Average Revenue Per Account

Average Revenue Per Account ARPA

What is it? How to calculate it?

What is ARPA?

Average Revenue per Account (sometimes known as Average Revenue per User or per Unit), usually abbreviated to ARPA, is a measure of the revenue generated per account, typically per year or month. You could also say that it represents the Average Revenue per Customer, but remeber that a customer may have more than one account depending on your product/services characteristics.

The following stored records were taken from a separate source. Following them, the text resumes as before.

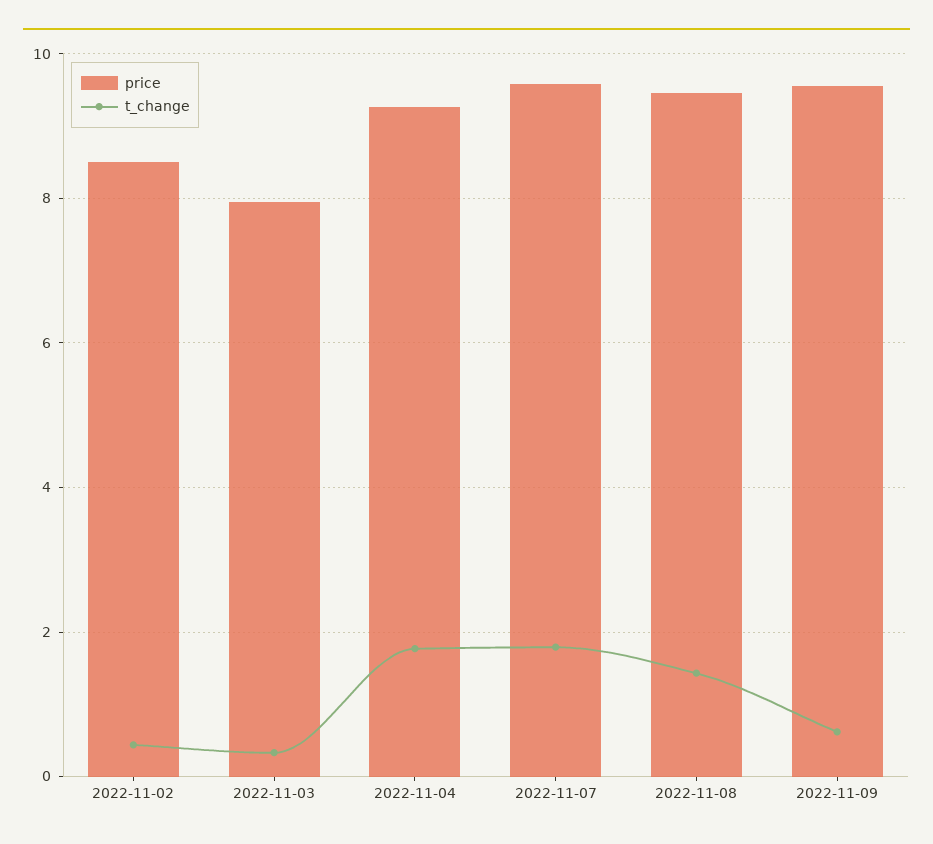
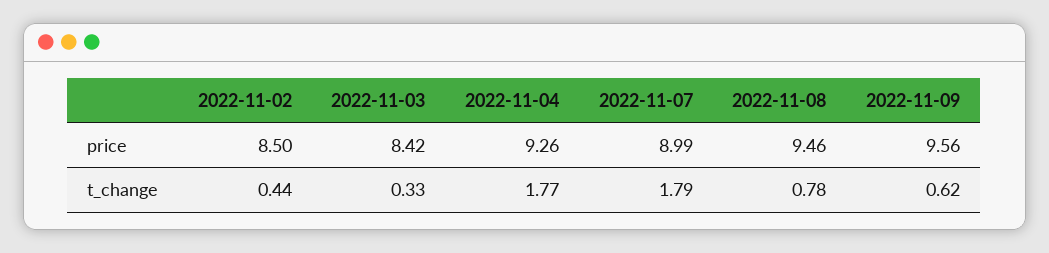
price, 2022-11-03: 8 -> 8.42
price, 2022-11-07: 9.6 -> 8.99
t_change, 2022-11-08: 1.4 -> 0.78

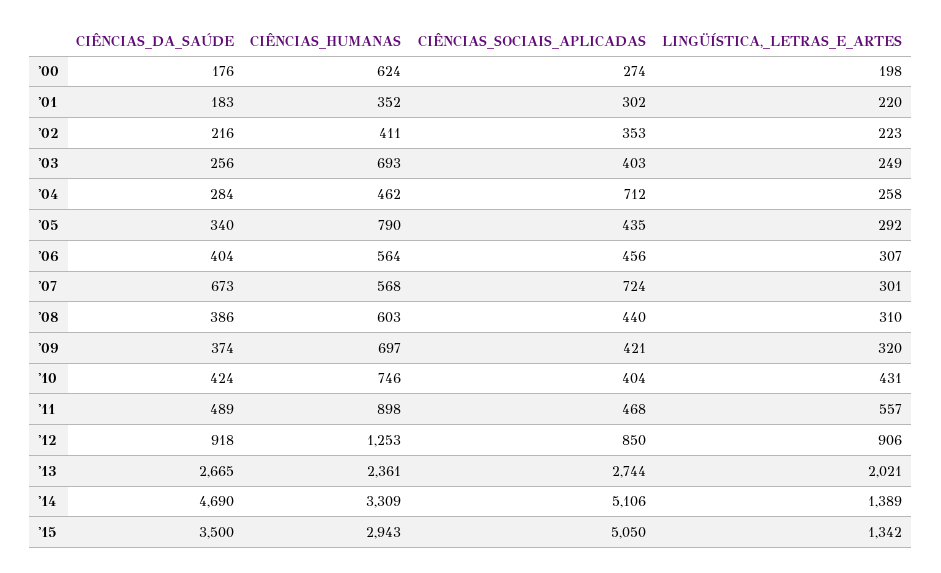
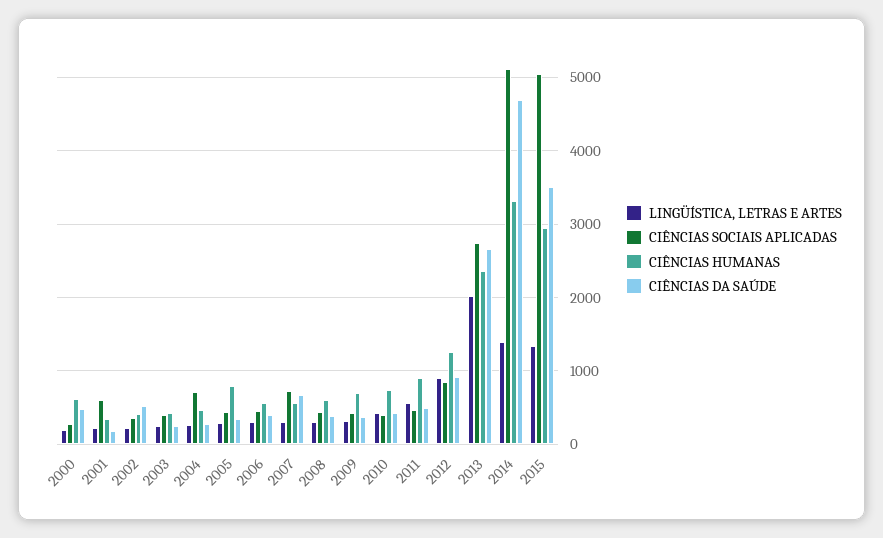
CIÊNCIAS_DA_SAÚDE, '00: 176 -> 500
CIÊNCIAS_SOCIAIS_APLICADAS, '01: 302 -> 600
CIÊNCIAS_DA_SAÚDE, '02: 216 -> 500
CIÊNCIAS_HUMANAS, '03: 693 -> 400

Average revenue per account allows for the analysis of a company’s revenue generation and growth at the per-unit level, which can help investors to identify which products are high or low revenue-generators.

How to calculate ARPA?

To calculate the ARPA, a standard time period must be defined. Most subscription business operate monthly but you can always calculate it yearly or quarterly according to your plans and billing options. The total revenue generated by all customers (paying subscribers) during that period should be divided by the number total number of customers.

ARPA = MRR / Total # of Customers


New Accounts vs. Existing Accounts

There is a good practice of measuring the Average Revenue per Account separately for new customers. So instead of having an ARPA metric for all your customers, you’d have two different metrics: Average Revenue per Existing Account and Average Revenue per New Account.

In that way you can have a sense of how your ARPA is evolving and how your new customer behave if compared to existing ones. Are they more willing to accept cross-selling and/or up-selling? Measure it separately and you’ll know.

The way of calculating it remains the same, the only different is that you’re doing it with two different clusters, instead of doing it all at once.